Okay, ^ makes is sounds much less risky. Thanks.

Oh, or do we need T401694 first?

JFTR, maintaining Java 11 in parallel is a significant time commitment, we'd mostly do it if needed for Hadoop and until decision on the Hadoop update is made, I won't book the time for it. That said, if Flink isn't working with 17 at all, then ofc that is also a reason to move forward with T401694 (but let's finish the current tests first)

We need to spike readyness of eventutilities_python to adopt Java17. In _theory_ there should not be significant bytecode changes in our code paths. In practice I would not consider this transition entirely risk free.

We need to spike readyness of eventutilities_python to adopt Java17. In _theory_ there should not be significant bytecode changes in our code paths. In practice I would not consider this transition entirely risk free.

Sure, added a bullet point regarding eventutilities_python, framed it as just "testing" that it can run with java17, could possibly be done by adding an extra CI step with a java17 image?

We need to spike readyness of eventutilities_python to adopt Java17. In _theory_ there should not be significant bytecode changes in our code paths. In practice I would not consider this transition entirely risk free.

Sure, added a bullet point regarding eventutilities_python, framed it as just "testing" that it can run with java17, could possibly be done by adding an extra CI step with a java17 image?

I think so. The gitlab pipeline builds atop openjdk11 image: https://gitlab.wikimedia.org/repos/data-engineering/eventutilities-python/-/blob/main/.gitlab-ci.yml?ref_type=heads#L13
cc / @tchin @Ottomata

re eventutilities_python: another point is that booksworm ships with python 3.11 instead of 3.9 (pyflink claims to be compatible with it)

I did a quick test using the search flink job, unfortunately it failed because some newer java17 jvm options are not passed properly, esp. https://gerrit.wikimedia.org/r/plugins/gitiles/operations/deployment-charts/+/refs/heads/master/charts/flink-kubernetes-operator/conf/flink-conf.yaml#27 which is supposed to attach those for any job running flink v19 or later. Overall this is good news because these options are only useful for java17 which suggests that java17 is actively used by others. We just have to debug the operator chart or flink-app chart to understand why these options are not propagated to downstream jobs.

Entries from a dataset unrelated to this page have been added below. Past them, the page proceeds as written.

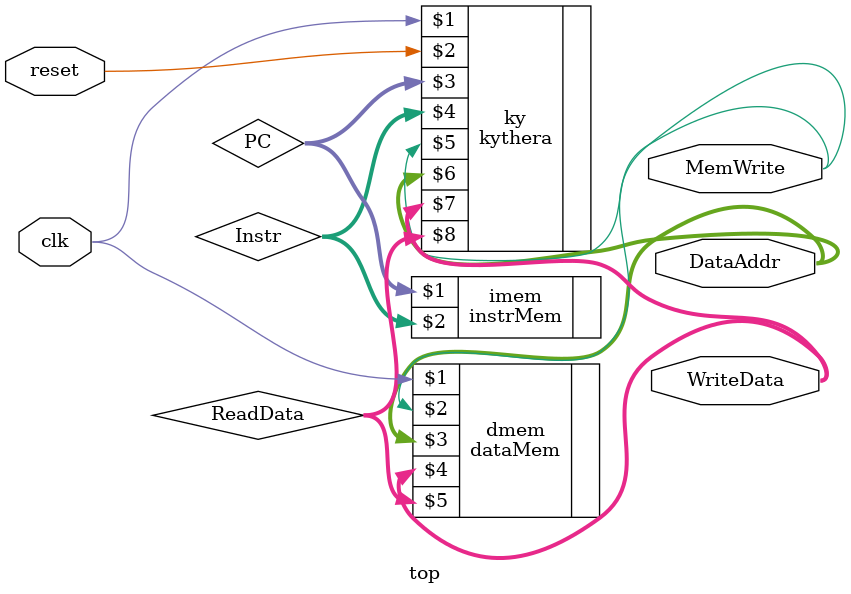
<source format=sv>
module top(input  logic         clk, reset,
           output logic [31:0]  WriteData, DataAddr,
           output logic         MemWrite);

  logic [31:0] PC, Instr, ReadData;

  // instatiate processor and memories
  kythera   ky(clk, reset, PC, Instr, MemWrite, DataAddr, WriteData, ReadData);
  instrMem  imem(PC, Instr);
  dataMem   dmem(clk, MemWrite, DataAddr, WriteData, ReadData);
endmodule

</source>
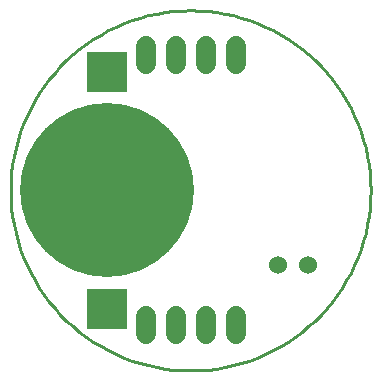
<source format=gts>
G75*
G70*
%OFA0B0*%
%FSLAX24Y24*%
%IPPOS*%
%LPD*%
%AMOC8*
5,1,8,0,0,1.08239X$1,22.5*
%
%ADD10C,0.0100*%
%ADD11C,0.5800*%
%ADD12C,0.0680*%
%ADD13R,0.1340X0.1340*%
%ADD14C,0.4017*%
%ADD15C,0.0600*%
D10*
X006151Y000151D02*
X006436Y000158D01*
X006721Y000178D01*
X007005Y000212D01*
X007287Y000259D01*
X007566Y000320D01*
X007841Y000394D01*
X008113Y000481D01*
X008381Y000581D01*
X008643Y000693D01*
X008900Y000818D01*
X009151Y000955D01*
X009395Y001103D01*
X009631Y001264D01*
X009860Y001435D01*
X010080Y001617D01*
X010291Y001809D01*
X010493Y002011D01*
X010685Y002222D01*
X010867Y002442D01*
X011038Y002671D01*
X011199Y002907D01*
X011347Y003151D01*
X011484Y003402D01*
X011609Y003659D01*
X011721Y003921D01*
X011821Y004189D01*
X011908Y004461D01*
X011982Y004736D01*
X012043Y005015D01*
X012090Y005297D01*
X012124Y005581D01*
X012144Y005866D01*
X012151Y006151D01*
X006151Y000151D02*
X005866Y000158D01*
X005581Y000178D01*
X005297Y000212D01*
X005015Y000259D01*
X004736Y000320D01*
X004461Y000394D01*
X004189Y000481D01*
X003921Y000581D01*
X003659Y000693D01*
X003402Y000818D01*
X003151Y000955D01*
X002907Y001103D01*
X002671Y001264D01*
X002442Y001435D01*
X002222Y001617D01*
X002011Y001809D01*
X001809Y002011D01*
X001617Y002222D01*
X001435Y002442D01*
X001264Y002671D01*
X001103Y002907D01*
X000955Y003151D01*
X000818Y003402D01*
X000693Y003659D01*
X000581Y003921D01*
X000481Y004189D01*
X000394Y004461D01*
X000320Y004736D01*
X000259Y005015D01*
X000212Y005297D01*
X000178Y005581D01*
X000158Y005866D01*
X000151Y006151D01*
X000158Y006436D01*
X000178Y006721D01*
X000212Y007005D01*
X000259Y007287D01*
X000320Y007566D01*
X000394Y007841D01*
X000481Y008113D01*
X000581Y008381D01*
X000693Y008643D01*
X000818Y008900D01*
X000955Y009151D01*
X001103Y009395D01*
X001264Y009631D01*
X001435Y009860D01*
X001617Y010080D01*
X001809Y010291D01*
X002011Y010493D01*
X002222Y010685D01*
X002442Y010867D01*
X002671Y011038D01*
X002907Y011199D01*
X003151Y011347D01*
X003402Y011484D01*
X003659Y011609D01*
X003921Y011721D01*
X004189Y011821D01*
X004461Y011908D01*
X004736Y011982D01*
X005015Y012043D01*
X005297Y012090D01*
X005581Y012124D01*
X005866Y012144D01*
X006151Y012151D01*
X006436Y012144D01*
X006721Y012124D01*
X007005Y012090D01*
X007287Y012043D01*
X007566Y011982D01*
X007841Y011908D01*
X008113Y011821D01*
X008381Y011721D01*
X008643Y011609D01*
X008900Y011484D01*
X009151Y011347D01*
X009395Y011199D01*
X009631Y011038D01*
X009860Y010867D01*
X010080Y010685D01*
X010291Y010493D01*
X010493Y010291D01*
X010685Y010080D01*
X010867Y009860D01*
X011038Y009631D01*
X011199Y009395D01*
X011347Y009151D01*
X011484Y008900D01*
X011609Y008643D01*
X011721Y008381D01*
X011821Y008113D01*
X011908Y007841D01*
X011982Y007566D01*
X012043Y007287D01*
X012090Y007005D01*
X012124Y006721D01*
X012144Y006436D01*
X012151Y006151D01*
D11*
X003351Y006151D03*
D12*
X004651Y001951D02*
X004651Y001351D01*
X005651Y001351D02*
X005651Y001951D01*
X006651Y001951D02*
X006651Y001351D01*
X007651Y001351D02*
X007651Y001951D01*
X007651Y010351D02*
X007651Y010951D01*
X006651Y010951D02*
X006651Y010351D01*
X005651Y010351D02*
X005651Y010951D01*
X004651Y010951D02*
X004651Y010351D01*
D13*
X003351Y002214D03*
X003351Y010088D03*
D14*
X003351Y006151D03*
D15*
X009051Y003651D03*
X010051Y003651D03*
M02*

</source>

Change #1189823 had a related patch set uploaded (by DCausse; author: DCausse):

[operations/deployment-charts@master] flink-operator: allow upstream config to be applied

https://gerrit.wikimedia.org/r/1189823

With some tweaks of the java option we have the search flink job running java17 and bookworm in wikikube staging, we'll let it run for a while and monitor various metrics.

Change #1189823 merged by Brouberol:

[operations/deployment-charts@master] flink-operator: allow upstream config to be applied

https://gerrit.wikimedia.org/r/1189823

The rdf-streaming-updater is now running on top of java17 with flink 1.20.2 on both codfw and eqiad. So far it looks stable.